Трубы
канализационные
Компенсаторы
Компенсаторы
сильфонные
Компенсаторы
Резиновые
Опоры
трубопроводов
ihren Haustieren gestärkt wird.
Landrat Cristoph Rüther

-=-=-

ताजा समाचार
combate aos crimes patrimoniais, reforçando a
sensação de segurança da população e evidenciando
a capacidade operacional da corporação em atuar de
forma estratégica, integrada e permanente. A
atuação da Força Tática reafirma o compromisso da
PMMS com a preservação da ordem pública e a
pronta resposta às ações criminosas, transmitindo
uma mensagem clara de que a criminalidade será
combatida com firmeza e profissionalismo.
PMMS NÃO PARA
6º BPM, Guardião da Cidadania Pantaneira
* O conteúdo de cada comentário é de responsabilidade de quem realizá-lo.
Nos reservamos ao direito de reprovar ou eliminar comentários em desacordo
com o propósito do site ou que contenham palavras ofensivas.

-=-=-

**REQUIRED WORK**
Copy the material from the line containing "ताजा समाचार" to the line containing "com o propósito", including both of those lines, and make no changes.

**FINISHED EXERCISE**
ताजा समाचार
combate aos crimes patrimoniais, reforçando a
sensação de segurança da população e evidenciando
a capacidade operacional da corporação em atuar de
forma estratégica, integrada e permanente. A
atuação da Força Tática reafirma o compromisso da
PMMS com a preservação da ordem pública e a
pronta resposta às ações criminosas, transmitindo
uma mensagem clara de que a criminalidade será
combatida com firmeza e profissionalismo.
PMMS NÃO PARA
6º BPM, Guardião da Cidadania Pantaneira
* O conteúdo de cada comentário é de responsabilidade de quem realizá-lo.
Nos reservamos ao direito de reprovar ou eliminar comentários em desacordo
com o propósito do site ou que contenham palavras ofensivas.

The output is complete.